TEXTE SOURCE:
• • • • •
Publie le samedi 25 juin 2005 par Open-Publishing

de Jepe

Tf1 vous le dit, la 2, la 3, C+, la 5 comme Arte et la 6 itou...si vous etre cablés tous les bouquets de chaines l’affirment aussi.

Pour les radios...d’Europe 1 en passant par RTL, France Inter, RMC j’en passe et des meilleures...tout ce qui peut emettre sur les ondes vous le rabachent à longueur de journée.

Le Figaro, Le Monde, Libé, Le Parisien...toute la presse régionale...presque tous ceux qui écrivent sur papier journal le proclament de façon péremptoire.

Tous les libéraux d’hier d’aujourd’hui et de demain en font une profession de foi absolue et permanente.

L’Angleterre Blairiste est moderne...c’est la jeune et dynamique europe que l’on oppose à la veille europe dont la France serait le leader.

Une France archaïque, dépassée, désuette, périmée, surannée, vieillote, obsolète, antédiluvienne...pour résumer vieille...très vieille.

Alors que l’Angleterre paradis de la modernité...c’est autre chose m’ptit’dam...

La mauvaise foi n’est pas le moindre des artifices déployés pour infléchir les opinions publiques... et peser sur les pouvoirs publics.

Les "think tank" anglo-saxons, sponsorisés par les plus grandes multinationales, ont des relais puissants dans la presse et auprès de la plupart des grands "networks" pour faire passer "leur" message.

Lorsque l’on s’adresse aux peuples, il faut véhiculer des concepts limpides, des mots d’ordres mobilisateurs : ainsi Tony Blair s’en prend-il à la "poignée" d’agriculteurs français (2 millions de personnes toute même, et le double en comptant les foyers fiscaux) qui seraient les grands profiteurs de la PAC (acronyme de la Politique Agricole Commune).
• • • • •
ENTRÉES FOURNIES:
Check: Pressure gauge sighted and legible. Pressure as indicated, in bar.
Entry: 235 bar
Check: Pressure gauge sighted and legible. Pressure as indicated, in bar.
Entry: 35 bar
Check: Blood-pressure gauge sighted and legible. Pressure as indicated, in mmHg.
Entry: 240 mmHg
• • • • •
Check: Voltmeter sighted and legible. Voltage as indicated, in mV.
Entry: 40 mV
• • • • •
CONSIGNES:
A: Recopiez le passage du texte source allant de "Le Figaro, Le" jusqu'à "de façon péremptoire.", en remplaçant "Le Parisien" par "La Croix".
B: D'après le texte source, les affirmations suivantes sont-elles exactes ? Répondez par oui ou par non, en citant les mots du texte qui permettent de trancher.
(i) La France serait à la tête de la vieille Europe.
(ii) Les think tanks anglo-saxons sont financés par des syndicats.
(iii) Tony Blair s'en prend aux agriculteurs français.
C: Résumez le texte source en deux phrases.

CORRIGÉ:
A:
Le Figaro, Le Monde, Libé, La Croix...toute la presse régionale...presque tous ceux qui écrivent sur papier journal le proclament de façon péremptoire.

B:
(i) Oui : « la veille europe dont la France serait le leader ».
(ii) Non : « sponsorisés par les plus grandes multinationales ».
(iii) Oui : « Tony Blair s’en prend-il à la "poignée" d’agriculteurs français ».

C: Selon le texte, les télévisions, les radios, la presse écrite et les libéraux présentent l'Angleterre de Blair comme moderne et dynamique, face à une France jugée vieille et dépassée. Le texte y voit une mauvaise foi destinée à infléchir les opinions publiques, relayée dans la presse par des think tanks anglo-saxons sponsorisés par de grandes multinationales, et cite l'attaque de Tony Blair contre les agriculteurs français, présentés comme les grands profiteurs de la PAC.